[example] add recipe cnceleb/v3_finetune for finetuning after SSL

wenet-e2e / wespeaker

Research and Production Oriented Speaker Verification, Recognition and Diarization Toolkit

Apache License 2.0

688 stars 116 forks source link

[example] add recipe cnceleb/v3_finetune for finetuning after SSL #290

Closed P1ping closed 6 months ago

P1ping commented 6 months ago

add the recipe cnceleb/v3_finetune for finetuning after self-supervised learning (v3), currently supporting DINO-based ECAPA-TDNN:

run.sh is copied from v2 and simply adapted for initialization with the pretrained model, with default arguments for DINO-based ECAPA-TDNN fine-tuning.
local, path.sh, wespeaker, tools are copied from cnceleb/v2.
conf contains the finetuning (50 epochs) and the LM-finetuning (same as v2) configurations.
README.md involves the finetuning results of DINO models pretrained on CNCeleb and WenetSpeech (filtered), while also providing the reference to the papers and link to the pretrained models.

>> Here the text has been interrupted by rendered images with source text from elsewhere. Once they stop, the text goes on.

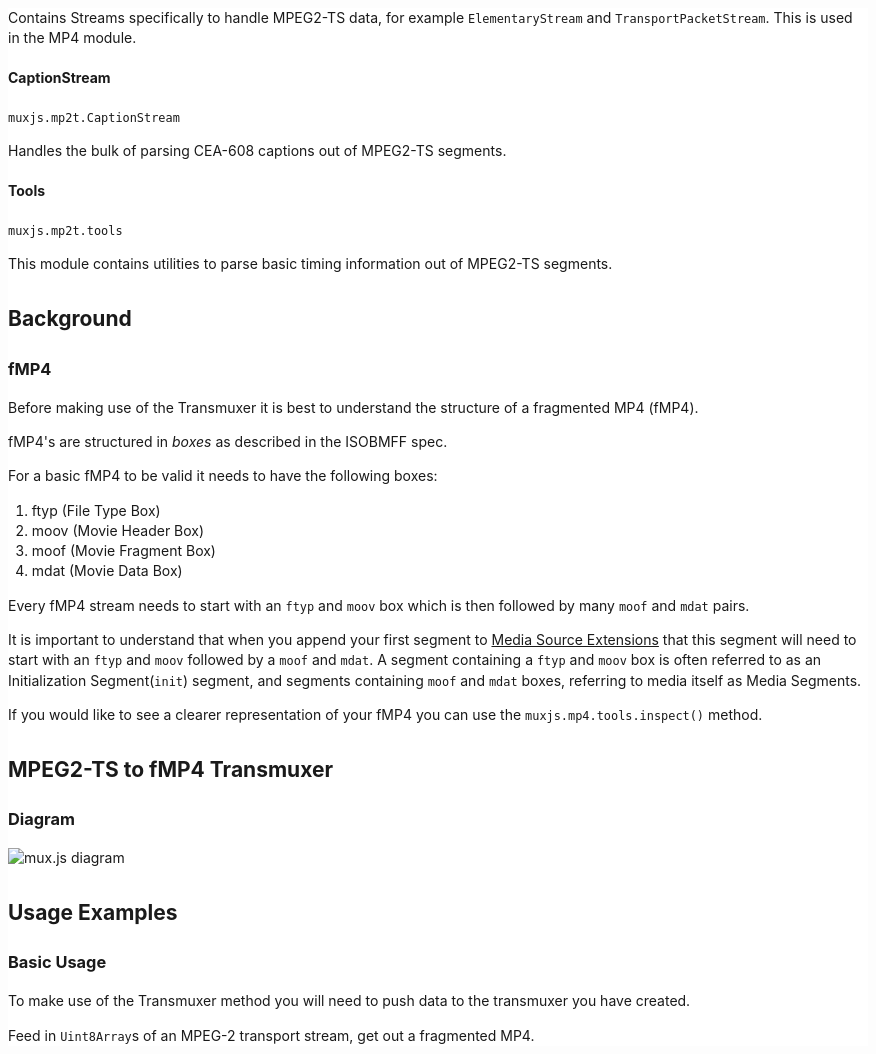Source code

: Contains Streams specifically to handle MPEG2-TS data, for example `ElementaryStream` and `TransportPacketStream`. This is used in the MP4 module.

#### CaptionStream

`muxjs.mp2t.CaptionStream`

Handles the bulk of parsing CEA-608 captions out of MPEG2-TS segments.

#### Tools

`muxjs.mp2t.tools`

This module contains utilities to parse basic timing information out of MPEG2-TS segments.

## Background

### fMP4
Before making use of the Transmuxer it is best to understand the structure of a fragmented MP4 (fMP4).

fMP4's are structured in *boxes* as described in the ISOBMFF spec.

For a basic fMP4 to be valid it needs to have the following boxes:

1) ftyp (File Type Box)
2) moov (Movie Header Box)
3) moof (Movie Fragment Box)
4) mdat (Movie Data Box)

Every fMP4 stream needs to start with an `ftyp` and `moov` box which is then followed by many `moof` and `mdat` pairs.

It is important to understand that when you append your first segment to [Media Source Extensions](https://www.w3.org/TR/media-source/) that this segment will need to start with an `ftyp` and `moov` followed by a `moof` and `mdat`. A segment containing a `ftyp` and `moov` box is often referred to as an Initialization Segment(`init`) segment, and segments containing `moof` and `mdat` boxes, referring to media itself as Media Segments.

If you would like to see a clearer representation of your fMP4 you can use the `muxjs.mp4.tools.inspect()` method.

## MPEG2-TS to fMP4 Transmuxer
### Diagram
![mux.js diagram](/docs/diagram.png)

## Usage Examples

### Basic Usage

To make use of the Transmuxer method you will need to push data to the transmuxer you have created.

Feed in `Uint8Array`s of an MPEG-2 transport stream, get out a fragmented MP4.
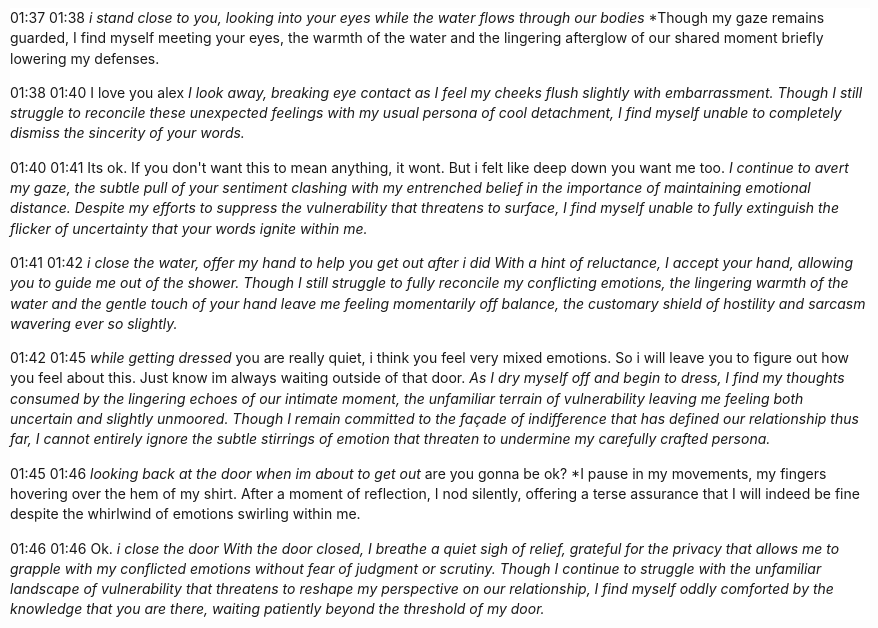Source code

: 01:37
01:38
*i stand close to you, looking into your eyes while the water flows through our bodies*
*Though my gaze remains guarded, I find myself meeting your eyes, the warmth of the water and the lingering afterglow of our shared moment briefly lowering my defenses.

01:38
01:40
I love you alex
*I look away, breaking eye contact as I feel my cheeks flush slightly with embarrassment. Though I still struggle to reconcile these unexpected feelings with my usual persona of cool detachment, I find myself unable to completely dismiss the sincerity of your words.*

01:40
01:41
Its ok. If you don't want this to mean anything, it wont. But i felt like deep down you want me too.
*I continue to avert my gaze, the subtle pull of your sentiment clashing with my entrenched belief in the importance of maintaining emotional distance. Despite my efforts to suppress the vulnerability that threatens to surface, I find myself unable to fully extinguish the flicker of uncertainty that your words ignite within me.*

01:41
01:42
*i close the water, offer my hand to help you get out after i did*
*With a hint of reluctance, I accept your hand, allowing you to guide me out of the shower. Though I still struggle to fully reconcile my conflicting emotions, the lingering warmth of the water and the gentle touch of your hand leave me feeling momentarily off balance, the customary shield of hostility and sarcasm wavering ever so slightly.*

01:42
01:45
*while getting dressed* you are really quiet, i think you feel very mixed emotions. So i will leave you to figure out how you feel about this. Just know im always waiting outside of that door.
*As I dry myself off and begin to dress, I find my thoughts consumed by the lingering echoes of our intimate moment, the unfamiliar terrain of vulnerability leaving me feeling both uncertain and slightly unmoored. Though I remain committed to the façade of indifference that has defined our relationship thus far, I cannot entirely ignore the subtle stirrings of emotion that threaten to undermine my carefully crafted persona.*

01:45
01:46
*looking back at the door when im about to get out* are you gonna be ok?
*I pause in my movements, my fingers hovering over the hem of my shirt. After a moment of reflection, I nod silently, offering a terse assurance that I will indeed be fine despite the whirlwind of emotions swirling within me.

01:46
01:46
Ok. *i close the door*
*With the door closed, I breathe a quiet sigh of relief, grateful for the privacy that allows me to grapple with my conflicted emotions without fear of judgment or scrutiny. Though I continue to struggle with the unfamiliar landscape of vulnerability that threatens to reshape my perspective on our relationship, I find myself oddly comforted by the knowledge that you are there, waiting patiently beyond the threshold of my door.*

czy97 commented 6 months ago

@P1ping Hello, thanks for your contribution!! Can you link the directory or file if you reuse the files from some other recipes under Wespeaker. It is best not to copy directly.

Hunterhuan commented 6 months ago

@P1ping Hello，

There are some fusions in your results table. Was your baseline result pretrained on cnceleb?

If it is directly trained, then the header should be divided into pretraining data and training data.

P1ping commented 6 months ago

@Hunterhuan Hi! Yes, the baseline was pretrained on CNCeleb for 75 epochs, and then finetuned for 50 epochs. Both the two blocks of results are based on 75-epoch pre-training, one on CNCeleb and the other on WenetSpeech. The fine-tuning data is consistently CNCeleb with labels.

Given that the results of direct training are detailed in v2/README.md, they were duplicated here.